Let's try another analogy. Alice and Bob are degenerate gamblers who bet on a coin flip together exactly once per day. Alice always selects heads and Bob always selects tails. They've been playing for ten years.
Claire is friends with Bob, and she suspects that Alice has been cheating for the last 100 days with an unfair coin that flips heads more often than it should. She tells Bob, and Bob responds that he's certain Alice isn't cheating. Sure, the coin came up heads 95 of the previous 100 days, but that's just variance!
Can Claire prove to Bob that Alice is probably cheating? Does she need to flip a separate coin and compare notes?
This is an attempt at a false equivalence. You can name all possible outcomes of a coin, you can not name all possible outcomes of a climate. See chaos theory for more on that regard.

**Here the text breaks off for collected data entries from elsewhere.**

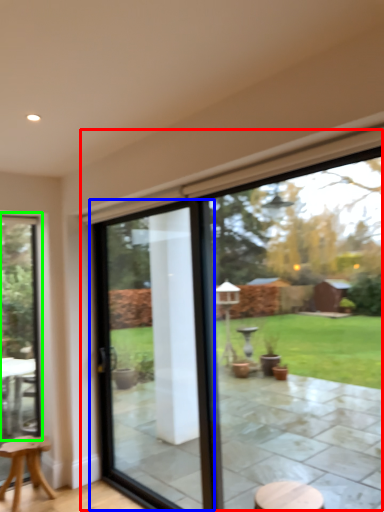
Question: Which is nearer to the window (highlighted by a red box)? screen door (highlighted by a blue box) or window (highlighted by a green box).

Choices:
 (A) screen door
 (B) window

Answer: (A)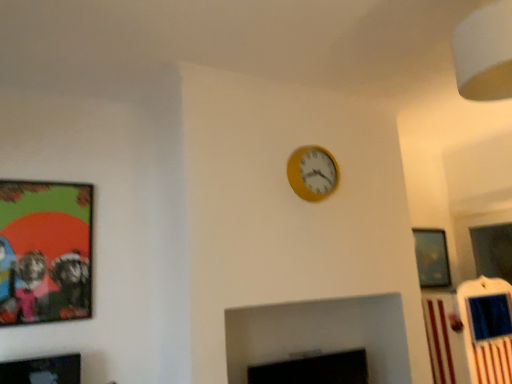
Question: From their relative heights in the image, would you say yellow matte wall clock at upper center is taller or shorter than matte black picture frame at lower left, the 2th picture frame when ordered from left to right?

Choices:
 (A) short
 (B) tall

Answer: (B)

Question: Considering the positions of point (318, 187) and point (41, 382), is point (318, 187) closer or farther from the camera than point (41, 382)?

Choices:
 (A) farther
 (B) closer

Answer: (A)

Question: Estimate the real-world distances between objects in this image. Which object is farther from the matte black picture frame at lower left, arranged as the 3th picture frame when viewed from the back?

Choices:
 (A) black matte fireplace at lower center
 (B) matte plastic picture frame at left, the second picture frame when ordered from front to back
 (C) yellow matte wall clock at upper center
 (D) metallic silver picture frame at upper right, which is the first picture frame from right to left

Answer: (D)

Question: Which object is positioned closest to the metallic silver picture frame at upper right, which appears as the third picture frame when viewed from the front?

Choices:
 (A) yellow matte wall clock at upper center
 (B) matte plastic picture frame at left, which appears as the third picture frame when viewed from the right
 (C) matte black picture frame at lower left, arranged as the 3th picture frame when viewed from the back
 (D) black matte fireplace at lower center

Answer: (D)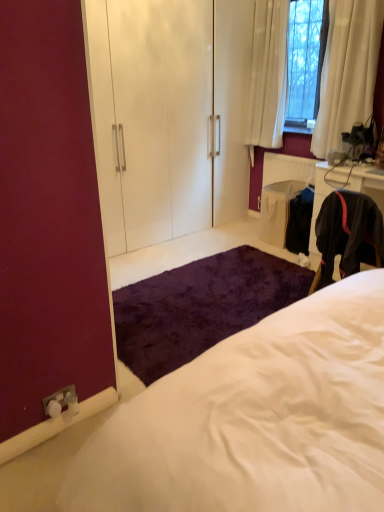
From the picture: What is the approximate width of white fluffy bed at center?

29.13 inches.

At what (x,y) coordinates should I click in order to perform the action: click on white fluffy bed at center. Please return your answer as a coordinate pair (x, y). Looking at the image, I should click on (255, 419).

Locate an element on the screen. The image size is (384, 512). black fabric at right is located at coordinates (325, 192).

Locate an element on the screen. This screenshot has height=512, width=384. white textured radiator at right is located at coordinates (287, 169).

Is white fluffy bed at center located outside shaggy purple rug at lower center?

white fluffy bed at center is positioned outside shaggy purple rug at lower center.

Is white fluffy bed at center further to the viewer compared to shaggy purple rug at lower center?

No, it is in front of shaggy purple rug at lower center.

From a real-world perspective, is white fluffy bed at center located higher than shaggy purple rug at lower center?

Indeed, from a real-world perspective, white fluffy bed at center stands above shaggy purple rug at lower center.

Does point (356, 181) come in front of point (144, 408)?

No, (356, 181) is further to viewer.

Considering the positions of objects black fabric at right and white fluffy bed at center in the image provided, who is more to the right, black fabric at right or white fluffy bed at center?

black fabric at right is more to the right.

Can we say black fabric at right lies outside white fluffy bed at center?

Yes.

Is black fabric at right shorter than white fluffy bed at center?

Yes, black fabric at right is shorter than white fluffy bed at center.

At what (x,y) coordinates should I click in order to perform the action: click on mat that is on the left side of black fabric at right. Please return your answer as a coordinate pair (x, y). The height and width of the screenshot is (512, 384). Looking at the image, I should click on (200, 307).

Can you confirm if black fabric at right is shorter than shaggy purple rug at lower center?

No.

Does black fabric at right appear on the left side of shaggy purple rug at lower center?

No, black fabric at right is not to the left of shaggy purple rug at lower center.

Which of these two, black fabric at right or shaggy purple rug at lower center, is wider?

shaggy purple rug at lower center is wider.

Between white fluffy bed at center and black fabric at right, which one has larger size?

white fluffy bed at center.

In terms of height, does white fluffy bed at center look taller or shorter compared to black fabric at right?

Considering their sizes, white fluffy bed at center has more height than black fabric at right.

Is point (325, 470) less distant than point (337, 170)?

Yes, it is in front of point (337, 170).

This screenshot has width=384, height=512. I want to click on cabinetry below the white glossy armoire at upper center (from the image's perspective), so click(325, 192).

Between point (142, 125) and point (361, 176), which one is positioned in front?

Positioned in front is point (361, 176).

Can you confirm if white glossy armoire at upper center is positioned to the right of black fabric at right?

In fact, white glossy armoire at upper center is to the left of black fabric at right.

Considering the positions of objects white glossy armoire at upper center and black fabric at right in the image provided, who is in front, white glossy armoire at upper center or black fabric at right?

white glossy armoire at upper center is in front.

Is white textured radiator at right placed right next to black fabric at right?

white textured radiator at right and black fabric at right are clearly separated.

You are a GUI agent. You are given a task and a screenshot of the screen. Output one action in this format:
    pyautogui.click(x=<x>, y=<y>)
    Task: Click on the cabinetry that appears below the white textured radiator at right (from the image's perspective)
    
    Given the screenshot: What is the action you would take?
    pyautogui.click(x=325, y=192)

From a real-world perspective, who is located higher, white textured radiator at right or black fabric at right?

white textured radiator at right.

From the image's perspective, between white textured radiator at right and white fluffy bed at center, which one is located above?

white textured radiator at right.

From their relative heights in the image, would you say white textured radiator at right is taller or shorter than white fluffy bed at center?

In the image, white textured radiator at right appears to be shorter than white fluffy bed at center.

Considering the relative sizes of white textured radiator at right and white fluffy bed at center in the image provided, is white textured radiator at right wider than white fluffy bed at center?

Incorrect, the width of white textured radiator at right does not surpass that of white fluffy bed at center.

At what (x,y) coordinates should I click in order to perform the action: click on bed lying below the shaggy purple rug at lower center (from the image's perspective). Please return your answer as a coordinate pair (x, y). Looking at the image, I should click on (255, 419).

The height and width of the screenshot is (512, 384). In order to click on bed on the left of black fabric at right in this screenshot , I will do `click(255, 419)`.

Looking at the image, which one is located closer to shaggy purple rug at lower center, white fluffy bed at center or white glossy armoire at upper center?

Among the two, white glossy armoire at upper center is located nearer to shaggy purple rug at lower center.

When comparing their distances from shaggy purple rug at lower center, does white glossy armoire at upper center or black fabric at right seem closer?

Based on the image, black fabric at right appears to be nearer to shaggy purple rug at lower center.

When comparing their distances from white textured radiator at right, does white fluffy bed at center or white glossy armoire at upper center seem closer?

white glossy armoire at upper center lies closer to white textured radiator at right than the other object.

Considering their positions, is shaggy purple rug at lower center positioned closer to white fluffy bed at center than black fabric at right?

Among the two, shaggy purple rug at lower center is located nearer to white fluffy bed at center.

Based on their spatial positions, is white textured radiator at right or white glossy armoire at upper center closer to white fluffy bed at center?

Among the two, white glossy armoire at upper center is located nearer to white fluffy bed at center.

Which object lies further to the anchor point white fluffy bed at center, black fabric at right or white textured radiator at right?

white textured radiator at right.

Looking at the image, which one is located closer to white fluffy bed at center, white glossy armoire at upper center or black fabric at right?

black fabric at right is positioned closer to the anchor white fluffy bed at center.

In the scene shown: Based on their spatial positions, is white fluffy bed at center or shaggy purple rug at lower center further from white textured radiator at right?

The object further to white textured radiator at right is white fluffy bed at center.

I want to click on armoire between white fluffy bed at center and black fabric at right from front to back, so click(151, 117).

Find the location of a particular element. This screenshot has width=384, height=512. cabinetry between shaggy purple rug at lower center and white textured radiator at right from front to back is located at coordinates (325, 192).

I want to click on mat between white fluffy bed at center and white glossy armoire at upper center from front to back, so (x=200, y=307).

Locate an element on the screen. mat positioned between white fluffy bed at center and black fabric at right from near to far is located at coordinates (200, 307).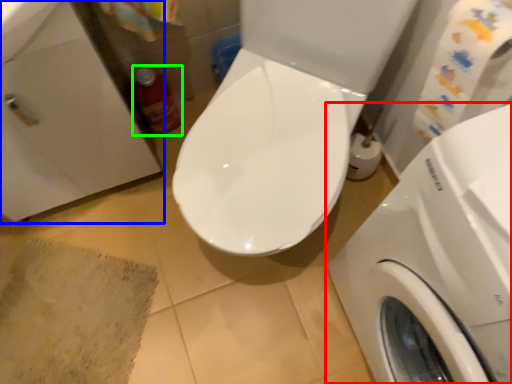
Question: Based on their relative distances, which object is farther from washing machine (highlighted by a red box)? Choose from sink (highlighted by a blue box) and cleaning product (highlighted by a green box).

Choices:
 (A) sink
 (B) cleaning product

Answer: (B)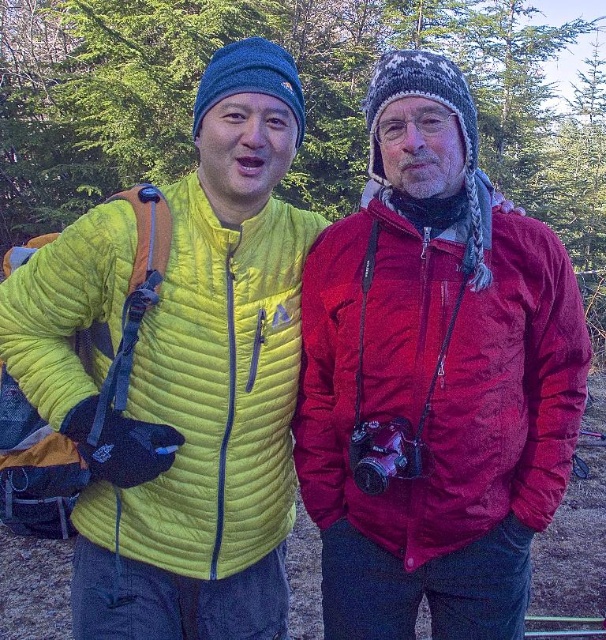
Question: Is velvet red jacket at center to the left of matte yellow jacket at left from the viewer's perspective?

Choices:
 (A) no
 (B) yes

Answer: (A)

Question: Which of the following is the farthest from the observer?

Choices:
 (A) matte yellow jacket at left
 (B) velvet red jacket at center

Answer: (A)

Question: Does velvet red jacket at center appear on the left side of matte yellow jacket at left?

Choices:
 (A) no
 (B) yes

Answer: (A)

Question: Among these points, which one is farthest from the camera?

Choices:
 (A) pos(421,474)
 (B) pos(276,371)

Answer: (B)

Question: Which of the following is the farthest from the observer?

Choices:
 (A) [x=387, y=275]
 (B) [x=47, y=264]

Answer: (A)

Question: Is velvet red jacket at center positioned behind matte yellow jacket at left?

Choices:
 (A) no
 (B) yes

Answer: (A)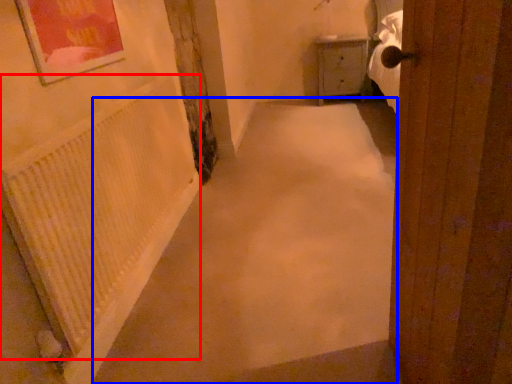
Question: Which point is closer to the camera, radiator (highlighted by a red box) or alley (highlighted by a blue box)?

The logic is precisely the same whether we're talking about coins or climates.
Tweak the analogy. Imagine that Alice and Bob use a random number generator instead of a coin. Let's say it generates a random decimal number between 0 and 1. There are infinite end states, and they're completely unpredictable from the initial conditions. If Alice cheats and tweaks the number generator to generate her numbers 90% of the time, Bob can detect that the generator is biased, analytically, by recording the proportions of the end states and comparing that to the likelihood of those proportions being truly random. Bob can then quantify exactly how certain or uncertain he is that the number generator is biased.
Or go with the original. The final position of a coin spinning through air is chaotic (
or at least approximately so). I can still use probability and statistics to detect an unfair coin by recording and analyzing the proportions of its outcomes. There are many more possible 'outcomes' for a climate than for a coin, but I can still record and analyze their proportions.
The motion of a pinball in a pinball machine is chaotic. One could still detect a tilted machine by recording and analyzing a sufficient number of end states of the pinball.
All of that said, I'm not sure why you think the climate is a chaotic system. That's definitely not a given. Weather is chaotic, but that doesn't necessitate that averages of those systems are. See 'attractors' for more on that regard. But you know all about chaos theory, so I don't have to tell you that.
From where I sit, climate is very predictable. It's so predictable that I could buy a plot of land grow the same kind of plant in it every single year for the rest of my life. Year in and year out I could reasonably predict how hot/cold it will be, when, and with how much variation. Lots of people have been doing this very thing for...well, years now I think.
So imagine that it's 1000 coin flips instead of 100. No, make it 10,000. 1,000,000? Since it's a fictitious analogy, you can pretend there are as many trials as you'd like to. Next, pretend that 95% of those flips come up heads. Welcome to the point.
If you have a point to make, just make it - you will find that people will be much more receptive of your message if you actually send it. So far, you're arguing against your own premise, and doing a supreme job at it.
The downside of that is that it leaves me confused and doesn't give me much to be smug about, since you've already done it all to yourself.
I made my point very clearly.
You said my sample size was laughable. I said it was a made up, fictitious sample size for a fictional analogy, so go nuts imagining whatever sample size you like. The imaginary sample size is not the point. The point was to imagine a coin that is obviously biased: it comes up heads 95% of the time.
Then I went on to explain in detail how you are wrong anyway. 100 coin flips is more than sufficient to rule out as fair a coin that is biased to land heads 95% of the time. I even linked sources supporting my claim.You chose to ignore that and omit it from your quote as if I never said it, as usual. You didn't say anything of substance about it or the part you actually did quote. You're just making incredibly ironic quips about me not responding to you. Look at your post. Where is the substantive argument? Highlight for me the sentence that you wrote that makes a point of any kind.
I'll respond to any sentences you write that are arguments of some substance directly related to my point. The rest of it is boring.